FAQ

  • What does “compactem” mean?

    Think of “compactem” as “compact M” (“M” for models), or “compact ‘em”. Also, I later discovered that the word means “compact” in Catalan. That had to be a sign.

  • Can I use this on Deep Learning models too?

    In theory yes. But I would NOT recommend it in practice since multiple model refits are performed to obtain a compact model; this is a massive compute cost for Deep Learning models. It would be more practical to look at techniques like pruning or distillation as they are specialized for Deep Learning.

  • So, if my small model is a logistic regression (LR) classifier, and the oracle is a highly accurate neural network (NN), does my LR become as accurate as the NN?

    Nope, the LR model might become a better LR model. But, its still a LR model and is a linear classifier.

  • Where can I dive into details about the algorithm?

    Here is our paper with all the details.

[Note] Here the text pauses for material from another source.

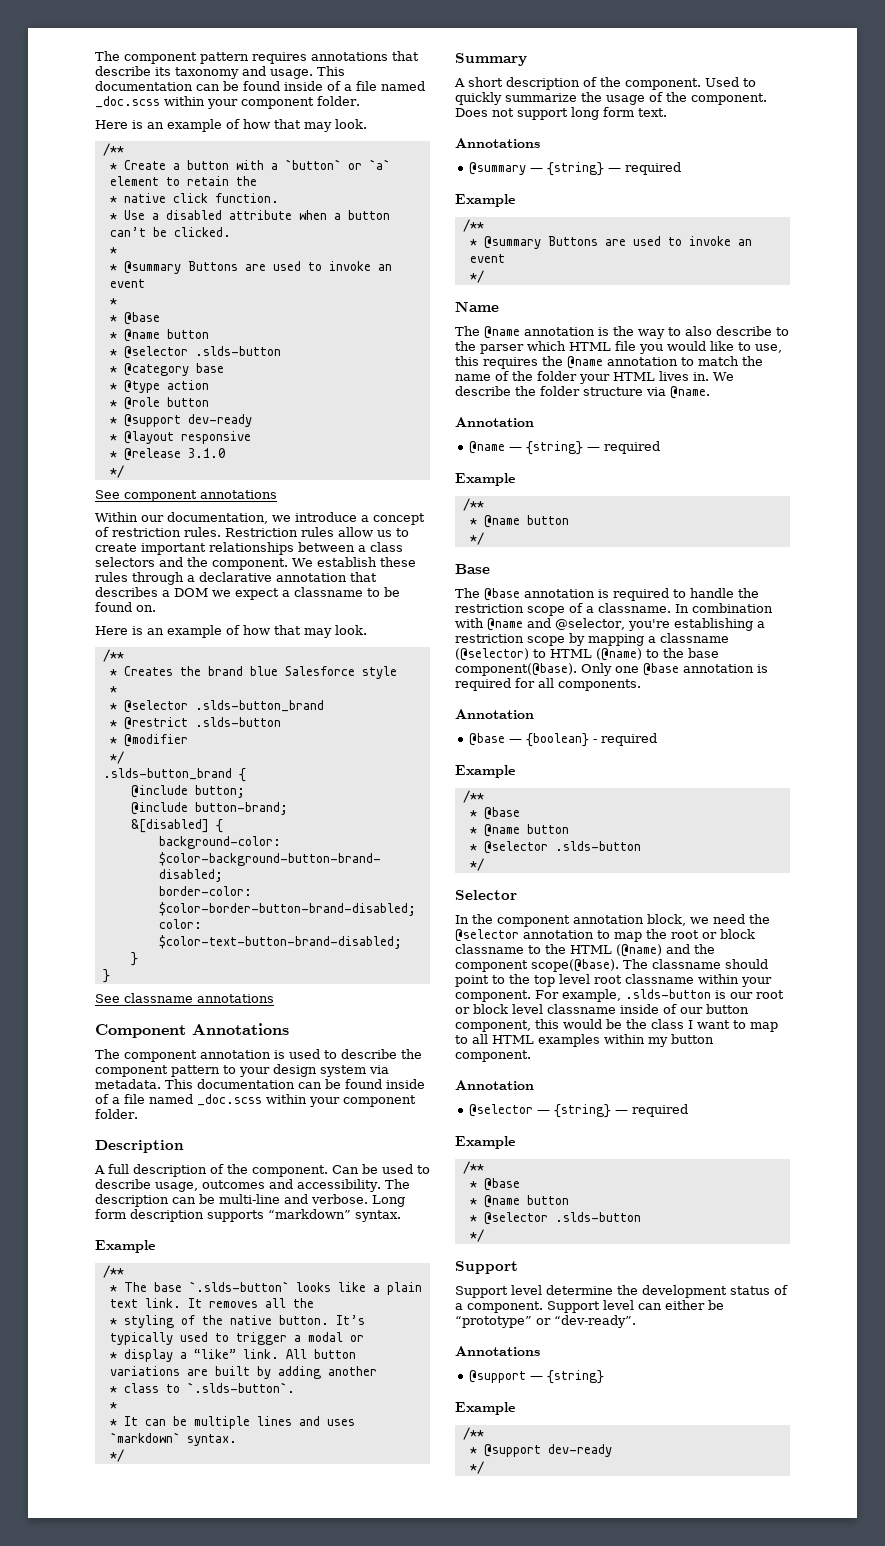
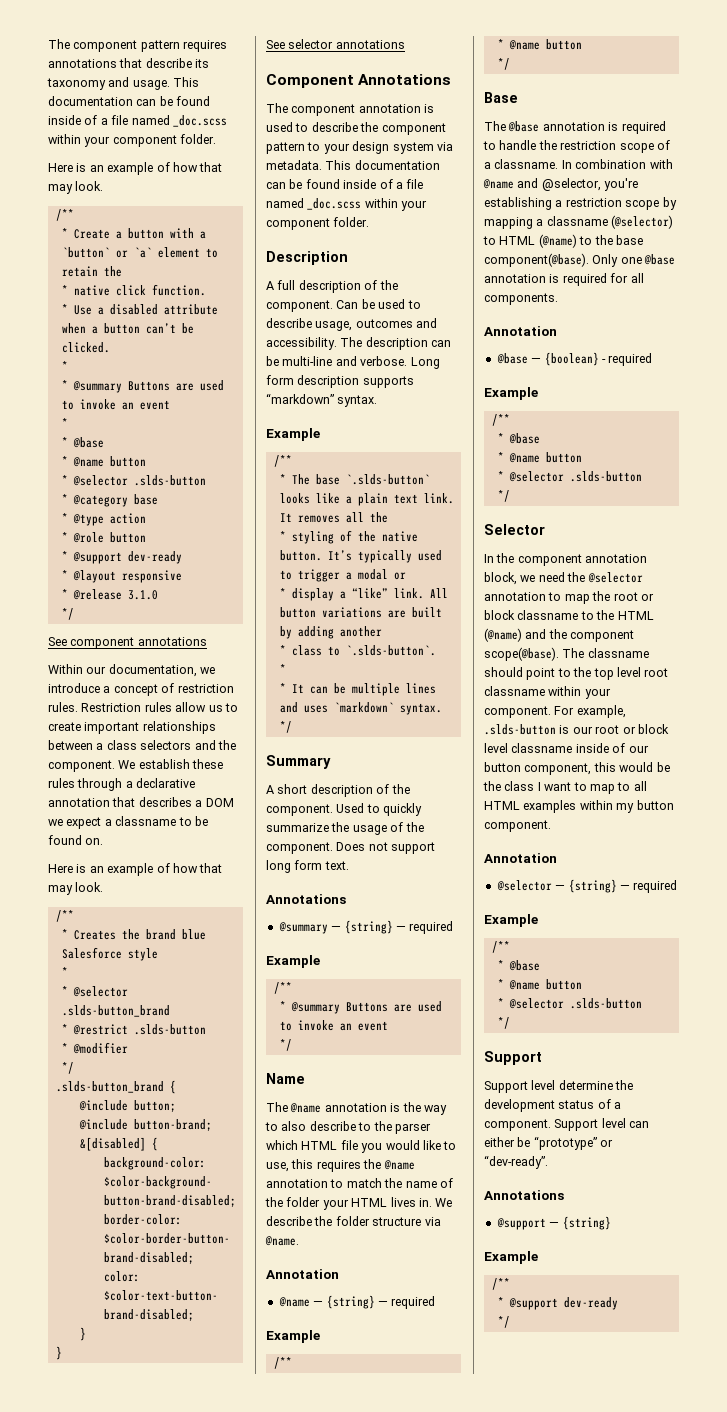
[124,993,193,1003] classname -> [288,39,334,49] selector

  • Is this another form of the Minimum Description Length (MDL)?

    No. MDL finds the smallest model among models that accurately classify the data. Here, we find the most accurate model given a model size.

  • What are your plans for this package?

    I want to keep experimenting with different aspects of the problem, like exploring other optimization backends, or distributions to represent the search space, etc. Successful approaches would be eventually integrated into the package. However, I have no planned timeline for this.